→ **TO-DO ITEM**:
The entries below contain a stretch that opens with the line containing "во имя Планеты." and closes with the line containing "よかったらシェアしてね！"; set down that stretch exactly, both ends included, and nothing else.

→ **SOURCE MATERIAL**:

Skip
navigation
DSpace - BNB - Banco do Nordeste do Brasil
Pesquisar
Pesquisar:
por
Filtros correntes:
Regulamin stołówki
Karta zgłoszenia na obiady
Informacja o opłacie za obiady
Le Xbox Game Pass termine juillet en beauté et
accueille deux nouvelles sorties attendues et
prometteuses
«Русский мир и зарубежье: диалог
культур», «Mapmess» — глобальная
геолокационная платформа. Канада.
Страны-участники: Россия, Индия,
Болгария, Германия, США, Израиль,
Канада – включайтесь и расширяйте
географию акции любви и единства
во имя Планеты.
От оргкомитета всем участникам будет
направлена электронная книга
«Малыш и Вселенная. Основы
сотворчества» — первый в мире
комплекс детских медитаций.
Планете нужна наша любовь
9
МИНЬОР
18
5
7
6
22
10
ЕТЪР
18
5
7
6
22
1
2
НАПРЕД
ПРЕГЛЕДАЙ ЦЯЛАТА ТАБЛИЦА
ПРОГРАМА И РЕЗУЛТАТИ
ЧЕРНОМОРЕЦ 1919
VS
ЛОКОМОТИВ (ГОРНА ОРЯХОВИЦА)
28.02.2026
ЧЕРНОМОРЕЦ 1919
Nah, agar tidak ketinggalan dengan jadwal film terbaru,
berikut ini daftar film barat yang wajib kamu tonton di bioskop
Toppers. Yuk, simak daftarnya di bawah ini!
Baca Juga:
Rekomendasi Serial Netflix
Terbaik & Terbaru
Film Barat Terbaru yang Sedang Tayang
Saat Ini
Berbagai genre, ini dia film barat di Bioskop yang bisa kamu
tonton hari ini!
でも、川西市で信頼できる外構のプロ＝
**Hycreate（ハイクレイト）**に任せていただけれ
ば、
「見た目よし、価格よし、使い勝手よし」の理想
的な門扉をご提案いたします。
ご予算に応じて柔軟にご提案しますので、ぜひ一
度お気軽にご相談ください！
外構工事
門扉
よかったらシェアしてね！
==
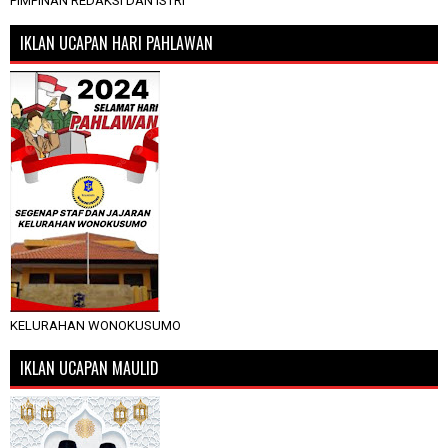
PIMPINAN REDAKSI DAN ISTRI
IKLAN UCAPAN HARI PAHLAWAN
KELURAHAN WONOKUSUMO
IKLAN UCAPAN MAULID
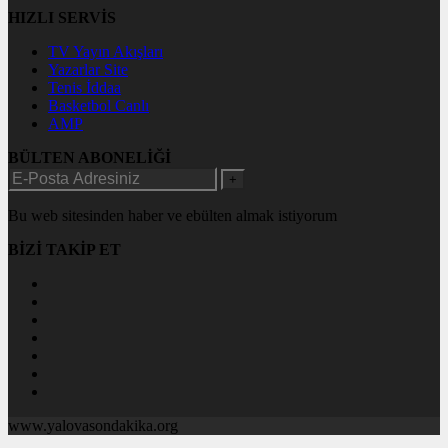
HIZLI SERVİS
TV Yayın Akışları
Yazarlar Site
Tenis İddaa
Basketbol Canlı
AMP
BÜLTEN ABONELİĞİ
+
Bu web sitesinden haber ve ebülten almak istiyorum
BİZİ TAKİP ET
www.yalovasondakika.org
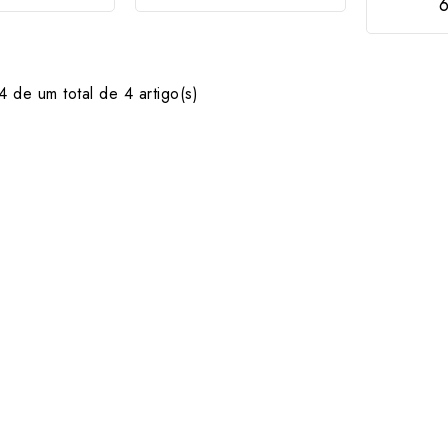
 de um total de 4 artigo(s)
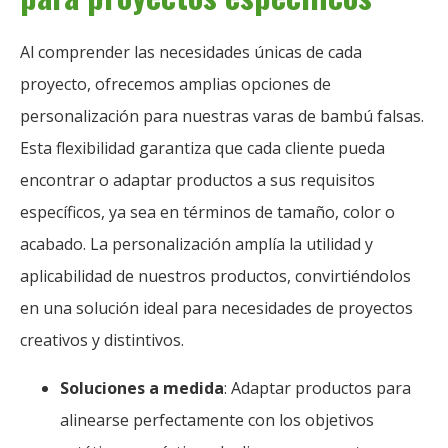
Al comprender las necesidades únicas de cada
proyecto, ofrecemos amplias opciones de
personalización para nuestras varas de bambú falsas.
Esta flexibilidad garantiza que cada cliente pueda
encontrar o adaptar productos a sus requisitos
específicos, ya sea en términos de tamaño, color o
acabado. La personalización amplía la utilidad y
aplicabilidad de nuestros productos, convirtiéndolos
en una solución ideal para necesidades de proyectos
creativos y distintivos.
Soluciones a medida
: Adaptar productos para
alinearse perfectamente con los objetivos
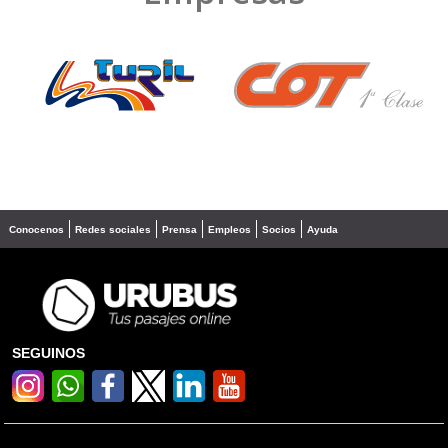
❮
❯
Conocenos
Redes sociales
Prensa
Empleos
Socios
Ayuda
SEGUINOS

→ **YOUR SOLUTION**:
во имя Планеты.
От оргкомитета всем участникам будет
направлена электронная книга
«Малыш и Вселенная. Основы
сотворчества» — первый в мире
комплекс детских медитаций.
Планете нужна наша любовь
9
МИНЬОР
18
5
7
6
22
10
ЕТЪР
18
5
7
6
22
1
2
НАПРЕД
ПРЕГЛЕДАЙ ЦЯЛАТА ТАБЛИЦА
ПРОГРАМА И РЕЗУЛТАТИ
ЧЕРНОМОРЕЦ 1919
VS
ЛОКОМОТИВ (ГОРНА ОРЯХОВИЦА)
28.02.2026
ЧЕРНОМОРЕЦ 1919
Nah, agar tidak ketinggalan dengan jadwal film terbaru,
berikut ini daftar film barat yang wajib kamu tonton di bioskop
Toppers. Yuk, simak daftarnya di bawah ini!
Baca Juga:
Rekomendasi Serial Netflix
Terbaik & Terbaru
Film Barat Terbaru yang Sedang Tayang
Saat Ini
Berbagai genre, ini dia film barat di Bioskop yang bisa kamu
tonton hari ini!
でも、川西市で信頼できる外構のプロ＝
**Hycreate（ハイクレイト）**に任せていただけれ
ば、
「見た目よし、価格よし、使い勝手よし」の理想
的な門扉をご提案いたします。
ご予算に応じて柔軟にご提案しますので、ぜひ一
度お気軽にご相談ください！
外構工事
門扉
よかったらシェアしてね！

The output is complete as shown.